- Interactive map of Normandie

Restaurant information
- Food type: European; New American;
- Location: 1005 Southeast Ankeny Street, Portland, Multnomah, Oregon, 97214, United States
- Coordinates: 45°31′20″N 122°39′19″W﻿ / ﻿45.5223°N 122.6554°W
- Seating capacity: 62
- Website: normandiepdx.com

= Normandie (restaurant) =

Restaurant in Portland, Oregon, U.S.

Normandie is a restaurant in Portland, Oregon, United States. Established in 2018, it operates in southeast Portland's Buckman neighborhood.

== Description ==
The New American and European restaurant Normandie operates at 10th and Ankeny in southeast Portland's Buckman neighborhood. Portland Monthly has described Normandie as a "seafood-heavy Frenchish bistro". According to Eater Portland, "The aquatic-themed restaurant Normandie draws influence for its cuisine from across the globe, including Celtic French and Southeast Asian." The menu includes oysters, a burger with alpine cheese, onions, and onion rings on brioche, and cocktails.

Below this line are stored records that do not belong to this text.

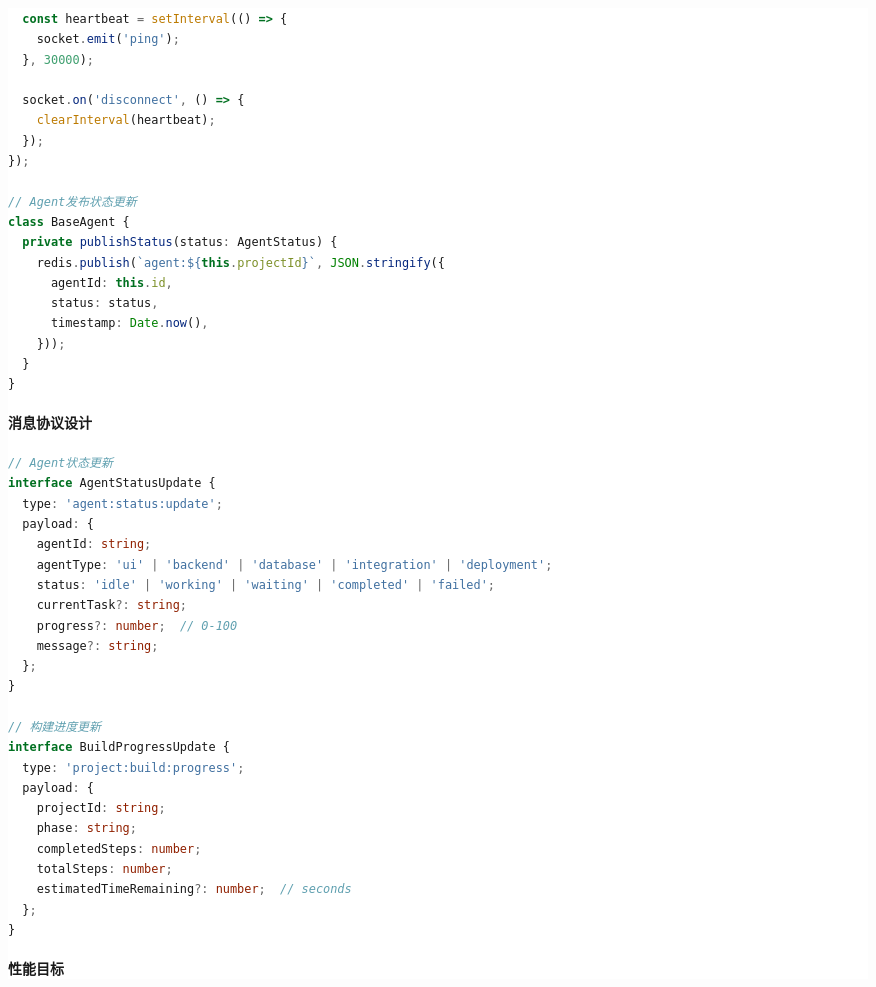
 ```typescript
  const heartbeat = setInterval(() => {
    socket.emit('ping');
  }, 30000);

  socket.on('disconnect', () => {
    clearInterval(heartbeat);
  });
});

// Agent发布状态更新
class BaseAgent {
  private publishStatus(status: AgentStatus) {
    redis.publish(`agent:${this.projectId}`, JSON.stringify({
      agentId: this.id,
      status: status,
      timestamp: Date.now(),
    }));
  }
}
```

#### 消息协议设计

```typescript
// Agent状态更新
interface AgentStatusUpdate {
  type: 'agent:status:update';
  payload: {
    agentId: string;
    agentType: 'ui' | 'backend' | 'database' | 'integration' | 'deployment';
    status: 'idle' | 'working' | 'waiting' | 'completed' | 'failed';
    currentTask?: string;
    progress?: number;  // 0-100
    message?: string;
  };
}

// 构建进度更新
interface BuildProgressUpdate {
  type: 'project:build:progress';
  payload: {
    projectId: string;
    phase: string;
    completedSteps: number;
    totalSteps: number;
    estimatedTimeRemaining?: number;  // seconds
  };
}
```

#### 性能目标

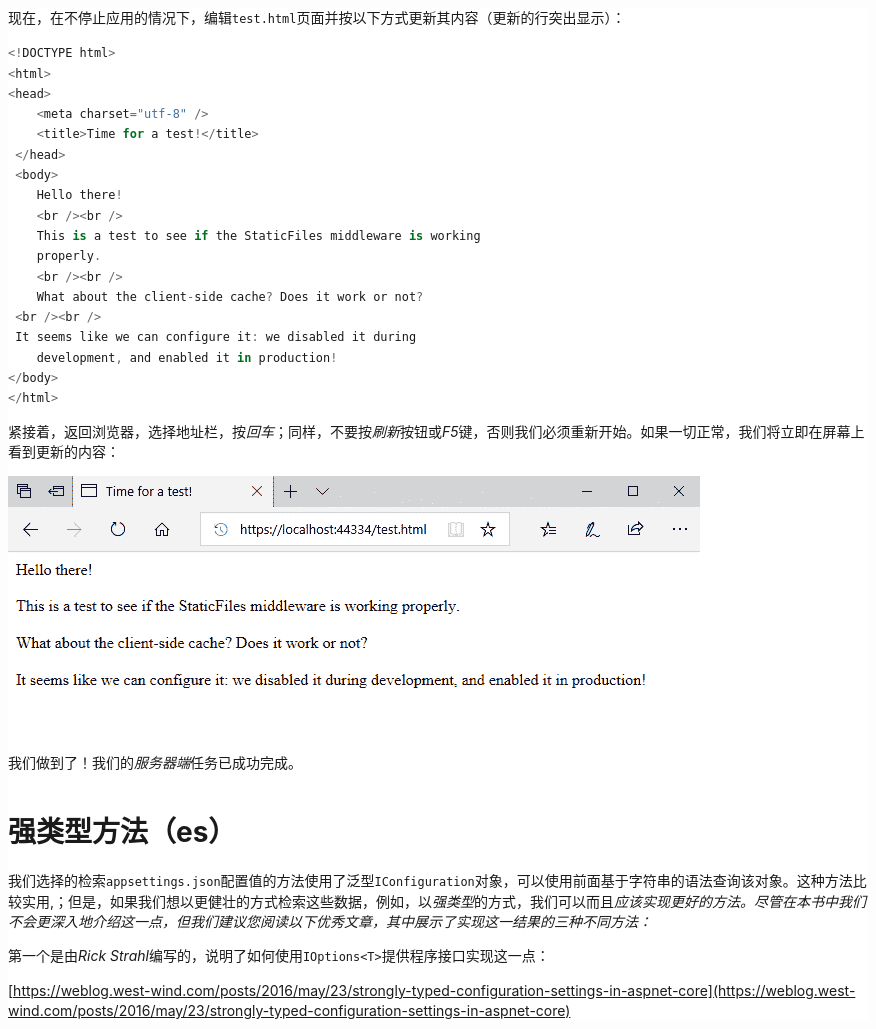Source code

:现在，在不停止应用的情况下，编辑`test.html`页面并按以下方式更新其内容（更新的行突出显示）：

```cs
<!DOCTYPE html>
<html>
<head>
    <meta charset="utf-8" />
    <title>Time for a test!</title>
 </head>
 <body>
    Hello there!
    <br /><br />
    This is a test to see if the StaticFiles middleware is working 
    properly.
    <br /><br />
    What about the client-side cache? Does it work or not?
 <br /><br />
 It seems like we can configure it: we disabled it during     
    development, and enabled it in production!
</body>
</html>
```

紧接着，返回浏览器，选择地址栏，按*回车*；同样，不要按*刷新*按钮或*F5*键，否则我们必须重新开始。如果一切正常，我们将立即在屏幕上看到更新的内容：

![](img/c02b3a67-a92a-4ef8-9e64-325b8d5270bc.png)

我们做到了！我们的*服务器端*任务已成功完成。

# 强类型方法（es）

我们选择的检索`appsettings.json`配置值的方法使用了泛型`IConfiguration`对象，可以使用前面基于字符串的语法查询该对象。这种方法比较实用,；但是，如果我们想以更健壮的方式检索这些数据，例如，以*强类型*的方式，我们可以而且*应该实现更好的方法。尽管在本书中我们不会更深入地介绍这一点，但我们建议您阅读以下优秀文章，其中展示了实现这一结果的三种不同方法：*

第一个是由*Rick Strahl*编写的，说明了如何使用`IOptions<T>`提供程序接口实现这一点：

[https://weblog.west-wind.com/posts/2016/may/23/strongly-typed-configuration-settings-in-aspnet-core](https://weblog.west-wind.com/posts/2016/may/23/strongly-typed-configuration-settings-in-aspnet-core)

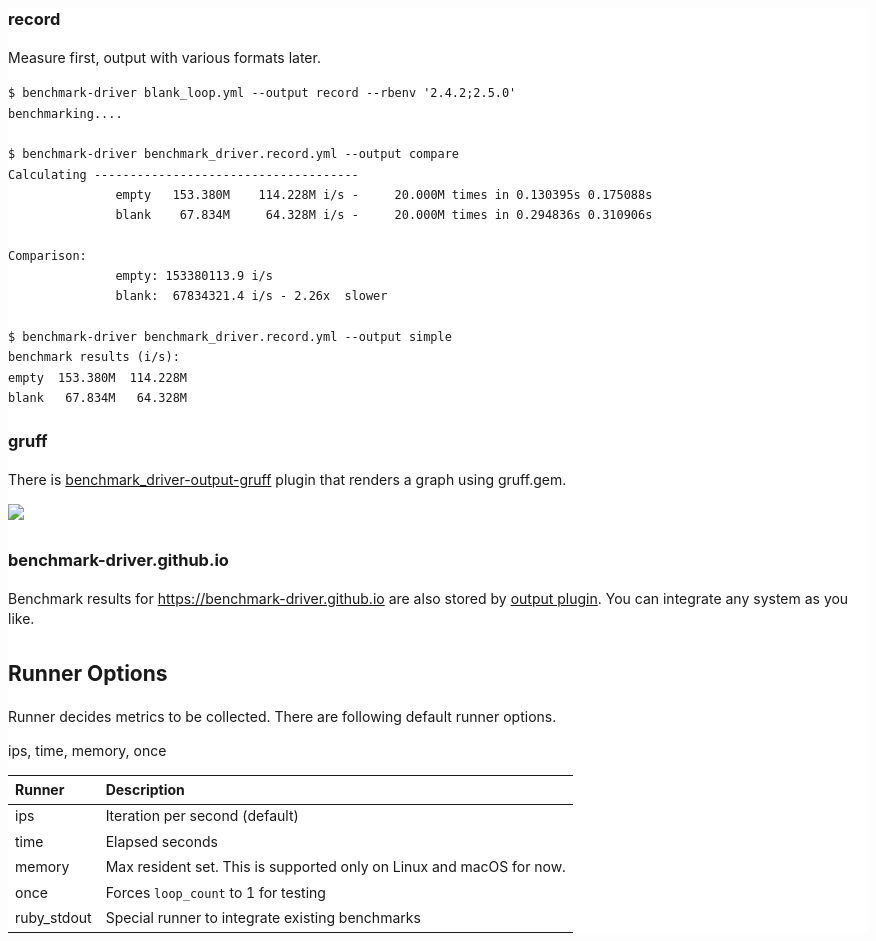 ### record

Measure first, output with various formats later.

```
$ benchmark-driver blank_loop.yml --output record --rbenv '2.4.2;2.5.0'
benchmarking....

$ benchmark-driver benchmark_driver.record.yml --output compare
Calculating -------------------------------------
               empty   153.380M    114.228M i/s -     20.000M times in 0.130395s 0.175088s
               blank    67.834M     64.328M i/s -     20.000M times in 0.294836s 0.310906s

Comparison:
               empty: 153380113.9 i/s
               blank:  67834321.4 i/s - 2.26x  slower

$ benchmark-driver benchmark_driver.record.yml --output simple
benchmark results (i/s):
empty  153.380M  114.228M
blank   67.834M   64.328M
```

### gruff

There is [benchmark\_driver-output-gruff](https://github.com/benchmark-driver/benchmark_driver-output-gruff)
plugin that renders a graph using gruff.gem.

![](./images/optcarrot.png)

### benchmark-driver.github.io

Benchmark results for https://benchmark-driver.github.io are also stored by [output plugin](https://github.com/benchmark-driver/skybench/tree/master/plugins/benchmark_driver-output-skybench).
You can integrate any system as you like.

## Runner Options

Runner decides metrics to be collected. There are following default runner options.

ips, time, memory, once

| Runner | Description |
|:-------|:------------|
| ips | Iteration per second (default) |
| time | Elapsed seconds |
| memory | Max resident set. This is supported only on Linux and macOS for now. |
| once | Forces `loop_count` to 1 for testing |
| ruby\_stdout | Special runner to integrate existing benchmarks |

The restaurant has a seating capacity of 62 people.

== History ==
Normandie opened on October 18, 2018. It operates in the space that previously housed Rue. Normandie is owned by chef Heather Kintler, Judson Winquist, and Amanda Cannon Winquist.

For Valentine's Day in 2024, Normandie offered a three-course tasting menu with poached prawn salad, seared king salmon, and vanilla bean meringues. The restaurant operated via outdoor dining and take-out at times during the COVID-19 pandemic.

== Reception ==
Michael Russell included the burger in The Oregonians 2018 overview of Portland's best new burgers. Portland Monthly included Normandie in a 2025 list of the city's 50 best restaurants. Brooke Jackson-Glidden, Katrina Yentch, and Rebecca Roland included the business in Eater Portlands 2025 overview of the city's best French restaurants. Ben Coleman included Normandie in the website's 2025 list of Portland's best seafood. Dianne de Guzman included the business in Eater Portlands 2025 overview of the city's best bars and restaurants for happy hour. Hannah Wallace included the business in Condé Nast Travelers 2025 list of Portland's 23 best restaurants.